How do I prevent my local LLM server from being exposed to the internet?

The key actions are covered in Phase 7: (1) configure the inference runtime to bind to 127.0.0.1 (localhost) rather than 0.0.0.0 (all interfaces), (2) add a firewall deny rule for the inference port from external sources, and (3) if you need LAN access, put a TLS-terminating reverse proxy with API key authentication in front. By default, both Ollama and llama.cpp server bind to all interfaces — you must actively restrict this. Verify with an external port scan after hardening.

Can I run a local LLM entirely offline, with no internet connection after setup?

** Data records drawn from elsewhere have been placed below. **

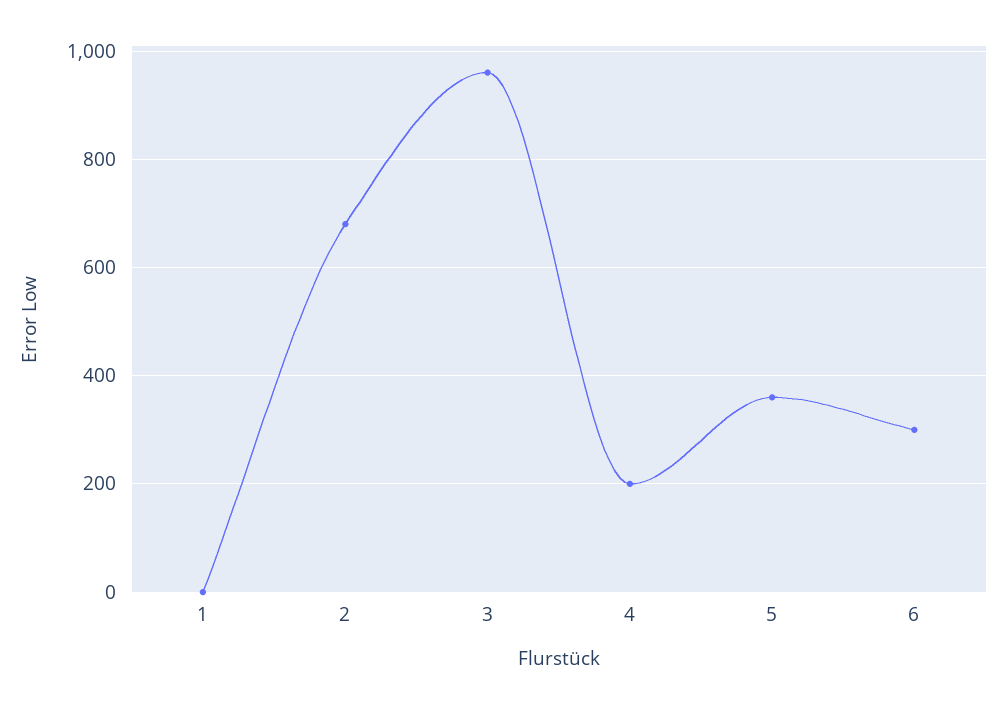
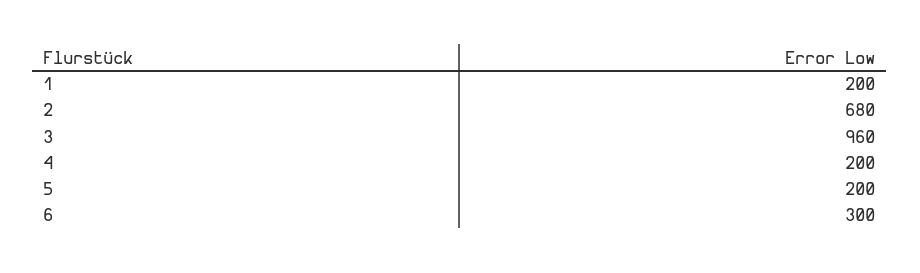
  {
-   "1": 0,
+   "1": 200,
    "2": 680,
    "3": 960,
    "4": 200,
-   "5": 360,
+   "5": 200,
    "6": 300
  }

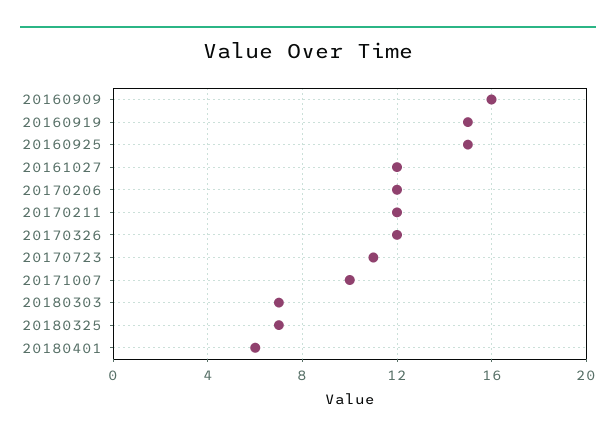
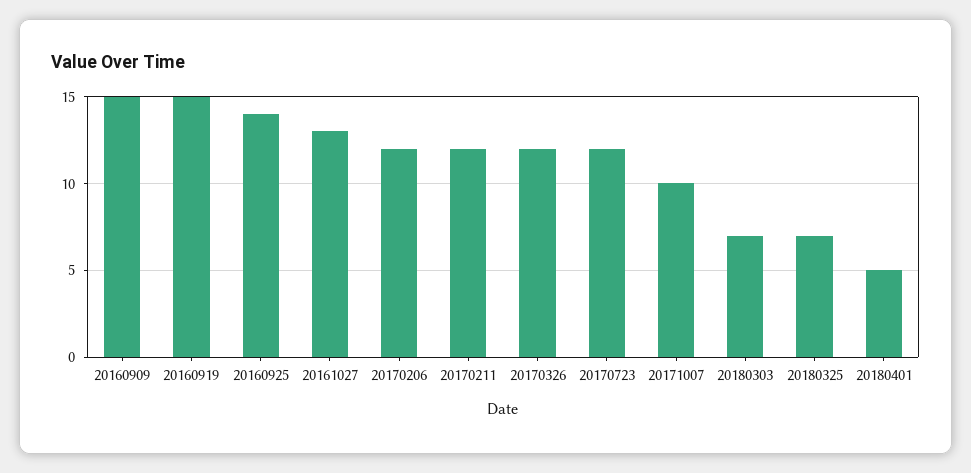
  {
-   "20160909": 16,
+   "20160909": 15,
    "20160919": 15,
-   "20160925": 15,
+   "20160925": 14,
-   "20161027": 12,
+   "20161027": 13,
    "20170206": 12,
    "20170211": 12,
    "20170326": 12,
-   "20170723": 11,
+   "20170723": 12,
    "20171007": 10,
    "20180303": 7,
    "20180325": 7,
-   "20180401": 6
+   "20180401": 5
  }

Yes. Once your inference runtime, model weights, and RAG index are downloaded, the system requires no internet connection for inference. The only components that need internet are: (a) model downloads during initial setup, (b) embedding model downloads, and (c) any external document sources you configure for RAG ingestion. For high-security environments, you can download everything on a connected machine and transfer via an internal network or physical media — this is called an “air-gap” deployment. See Phase 7, item 5 for the Ollama air-gap configuration. This is a strong fit for organizations where internet access from the AI server represents a security or sovereignty risk.